Ingres just published a TPC-H benchmark for VectorWise, an analytic database technology employing
1) SIMD processing (Intel SSE 4.2),
2) better memory optimizations to leverage on-chip cache,
3) compression,
4) Column-based storage.
Ingres originated as a research project at UC Berkeley (see Wikipedia) in the 1970s, and has since become a commercially supported, open source database system. Apparently, Ingres project people later founded Sybase. So Ingres in a sense, is the grandfather (or perhap grand-step-uncle?) to SQL Server. According to the Ingres whitepaper, VectorWise spun off from CWI in Amstersdam, with some roots in MonetDB? For the time being, Ingres VectorWise is not open-source. The interesting aspect of VectorWise among other column store database products is use of the SIMD, as in utilizing the special instructions and registers built into recent generation microprocessors. (In a previous blog, I proposed special SIMD instructions to improve the efficiency on accessing pages in traditional row-storage database engines.)
Below are TPC-H results at scale factor 100GB on HP ProLiant DL380 G7 with two Xeon 5680 six-core 3.33GHz processors for SQL Server 2008 R2 and Ingres VectorWise 1.5.

| |
Power |
Throughput |
QphH |
| SQL Server |
99,626.3 |
55,038.2 |
73,974.6 |
| VectorWise |
257,142.9 |
246,101.7 |
251,561.7 |
Overall, the VectorWise columnar database has about 2.5X higher score on Power, and 5X on Throughput. The glaring weak point of SQL Server is that the throughput is (almost 2X) lower than the power. The SQL Server parallel execution engine is very powerful running a single stream with no other concurrent queries competing for CPU. It does not have a good strategy for sharing compute resources with other concurrent long running queries.
The general expectation set by all the new technology, columnar storage, memory optimization and vector processing was 10X, not 3X. However, we should consider that the TPC-H benchmark score is a composite geometric mean of 22 individual queries. The individual query performance differences between SQL Server and VectorWise are shown below, on a logarithmic scale (base 2, not 10, a cool feature in Excel 2007?).

The full order of magnitude gain is definitely achieved in certain queries (1, 4, 6, & 12), with good gains in additional queries. Many other queries are comparable with row based storage.
Columnar storage is expected in SQL Server 2011. Search for the SQL Server Technical Article: "Columnstore Indexes for Fast Data Warehouse Query Processing in SQL Server 11.0" by Eric Hanson. The Columnstore indexes cannot be updated, so a partitioning strategy to separate activate and static data is necessary.
ps
since we all love calculations, in the SQL Server TPC-H report, Q1 ran in 21.0 sec (presumably with all 12 cores near 100%, and there are 6M rows per SF 1GB, of which 98.4% are touched in Q1, we can work out the following
| | Q1 sec | CPU-cycles per row | |
| SQL Server |
21.0 |
1398 |
|
| VectorWise |
1.9 |
126 |
|
On my laptop, with 2 Core 2 architecture cores at 2.2GHz, I measured 2944 CPU-cycles per row on Q1. Without the Group By, the cost is 1982 CPU-cycles per row. Just to touch each row (in SELECT COUNT(*)) is 420 CPU-cycles.

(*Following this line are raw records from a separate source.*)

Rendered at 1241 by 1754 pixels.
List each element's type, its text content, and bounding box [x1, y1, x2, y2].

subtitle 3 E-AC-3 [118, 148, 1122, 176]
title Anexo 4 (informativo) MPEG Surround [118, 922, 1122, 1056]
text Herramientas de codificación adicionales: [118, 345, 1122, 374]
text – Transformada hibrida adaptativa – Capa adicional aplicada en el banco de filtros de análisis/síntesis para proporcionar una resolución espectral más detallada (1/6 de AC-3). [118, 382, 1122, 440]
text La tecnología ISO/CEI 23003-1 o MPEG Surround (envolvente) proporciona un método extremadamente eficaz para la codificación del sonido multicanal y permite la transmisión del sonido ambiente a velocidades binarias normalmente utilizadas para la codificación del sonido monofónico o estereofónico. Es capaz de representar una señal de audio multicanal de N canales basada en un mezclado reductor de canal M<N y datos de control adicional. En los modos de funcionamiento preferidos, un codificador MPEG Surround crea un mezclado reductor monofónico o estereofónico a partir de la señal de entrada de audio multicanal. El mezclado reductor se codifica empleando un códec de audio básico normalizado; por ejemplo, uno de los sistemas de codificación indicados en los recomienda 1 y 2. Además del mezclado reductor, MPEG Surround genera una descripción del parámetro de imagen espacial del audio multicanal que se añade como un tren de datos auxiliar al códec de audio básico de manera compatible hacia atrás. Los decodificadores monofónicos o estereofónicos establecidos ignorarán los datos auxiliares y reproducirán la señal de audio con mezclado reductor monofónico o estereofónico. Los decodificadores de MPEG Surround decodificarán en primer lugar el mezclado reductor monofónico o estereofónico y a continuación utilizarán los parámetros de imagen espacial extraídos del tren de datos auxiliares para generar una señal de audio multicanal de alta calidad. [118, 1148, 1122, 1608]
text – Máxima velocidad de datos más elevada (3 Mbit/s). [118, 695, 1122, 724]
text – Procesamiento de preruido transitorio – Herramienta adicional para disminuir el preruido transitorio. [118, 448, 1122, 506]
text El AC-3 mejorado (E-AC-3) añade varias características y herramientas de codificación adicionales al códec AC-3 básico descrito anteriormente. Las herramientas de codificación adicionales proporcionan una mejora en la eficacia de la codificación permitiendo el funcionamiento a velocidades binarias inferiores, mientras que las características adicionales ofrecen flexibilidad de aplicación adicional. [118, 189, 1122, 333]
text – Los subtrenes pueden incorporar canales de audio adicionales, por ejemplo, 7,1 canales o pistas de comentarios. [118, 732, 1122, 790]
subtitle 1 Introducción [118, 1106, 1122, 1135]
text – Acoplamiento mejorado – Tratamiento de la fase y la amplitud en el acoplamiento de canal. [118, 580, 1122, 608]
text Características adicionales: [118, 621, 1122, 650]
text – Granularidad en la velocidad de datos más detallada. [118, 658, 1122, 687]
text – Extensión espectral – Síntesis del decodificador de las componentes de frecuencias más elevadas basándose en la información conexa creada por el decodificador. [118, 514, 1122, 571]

The TPC-H SF100 LineItem table with the 3 byte DATE data type is 87.5GB (w/o compression). So Q1 21 sec means 4.17GB/s data consumption rate. The SQL Server TPC-H result was configured with 4 SATA SSD drives. I believe these are the 3Gbit/s SATA interface (6Gb/s models coming soon?) meaning 300MB/sec per drive tops, or 1.2GB/s total for 4 drives. So to achieve Q1 in 21 sec, the data must be in memory. However, with 16 (3Gb/s) SATA SSDs or 8 6Gb/s SATA SSDs distributed over 2 controllers, 4GB/s is easily achievable.
For VectorWise, given that I have not actually used it myself, I will have to make "reasonable estimations". Lets disregard compression for the moment. Assuming VectorWise employs 8 byte values to store Quantity, ExtendedPrice, Discount, and Tax, 4 bytes for Date, and 1 byte each for the 2 flag values, then VectorWise must process 38 bytes per row, or about 24GB for TPC-H Q1. To support Q1 in 2 seconds, the disk system would need to deliver 12GB/sec. With compression, the rate could probably be brought down to 6GB/s. The actual storage system employed, 16 15K SAS disks over 2 controllers, can deliver 16 x 150MB/s = 2.4GB/s. The 2 x Xeon 5680 (2 IOH) system can easily deliver 6GB/s (and probably 12GB/s if this is really necessary). So to access data on disk at that rate, the storage system should be 40 disk drives over 2 controllers (probably capped at 2.8GB/sec per controller today).